• [Task details]: Can you repeat these items with every "scientific name" renamed to "binomial name" and nothing else changed?

• [Given data]:
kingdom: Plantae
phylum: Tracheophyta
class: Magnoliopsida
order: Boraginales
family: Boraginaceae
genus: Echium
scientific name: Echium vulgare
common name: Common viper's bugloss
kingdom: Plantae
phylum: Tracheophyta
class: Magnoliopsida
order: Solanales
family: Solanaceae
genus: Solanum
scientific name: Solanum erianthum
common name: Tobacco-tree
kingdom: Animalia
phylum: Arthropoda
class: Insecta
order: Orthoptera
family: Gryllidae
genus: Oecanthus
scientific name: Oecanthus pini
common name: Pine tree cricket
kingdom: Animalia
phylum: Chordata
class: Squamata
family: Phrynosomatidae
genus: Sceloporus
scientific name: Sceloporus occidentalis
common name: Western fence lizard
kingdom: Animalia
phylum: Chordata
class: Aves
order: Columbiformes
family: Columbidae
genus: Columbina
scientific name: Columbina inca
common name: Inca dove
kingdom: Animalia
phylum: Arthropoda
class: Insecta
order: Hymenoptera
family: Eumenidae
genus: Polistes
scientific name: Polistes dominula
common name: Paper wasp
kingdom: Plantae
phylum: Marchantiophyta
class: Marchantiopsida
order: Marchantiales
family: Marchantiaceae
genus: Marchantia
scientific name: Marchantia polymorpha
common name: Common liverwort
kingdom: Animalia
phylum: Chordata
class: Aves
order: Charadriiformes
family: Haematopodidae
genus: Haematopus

• [Task answer]:
kingdom: Plantae
phylum: Tracheophyta
class: Magnoliopsida
order: Boraginales
family: Boraginaceae
genus: Echium
binomial name: Echium vulgare
common name: Common viper's bugloss
kingdom: Plantae
phylum: Tracheophyta
class: Magnoliopsida
order: Solanales
family: Solanaceae
genus: Solanum
binomial name: Solanum erianthum
common name: Tobacco-tree
kingdom: Animalia
phylum: Arthropoda
class: Insecta
order: Orthoptera
family: Gryllidae
genus: Oecanthus
binomial name: Oecanthus pini
common name: Pine tree cricket
kingdom: Animalia
phylum: Chordata
class: Squamata
family: Phrynosomatidae
genus: Sceloporus
binomial name: Sceloporus occidentalis
common name: Western fence lizard
kingdom: Animalia
phylum: Chordata
class: Aves
order: Columbiformes
family: Columbidae
genus: Columbina
binomial name: Columbina inca
common name: Inca dove
kingdom: Animalia
phylum: Arthropoda
class: Insecta
order: Hymenoptera
family: Eumenidae
genus: Polistes
binomial name: Polistes dominula
common name: Paper wasp
kingdom: Plantae
phylum: Marchantiophyta
class: Marchantiopsida
order: Marchantiales
family: Marchantiaceae
genus: Marchantia
binomial name: Marchantia polymorpha
common name: Common liverwort
kingdom: Animalia
phylum: Chordata
class: Aves
order: Charadriiformes
family: Haematopodidae
genus: Haematopus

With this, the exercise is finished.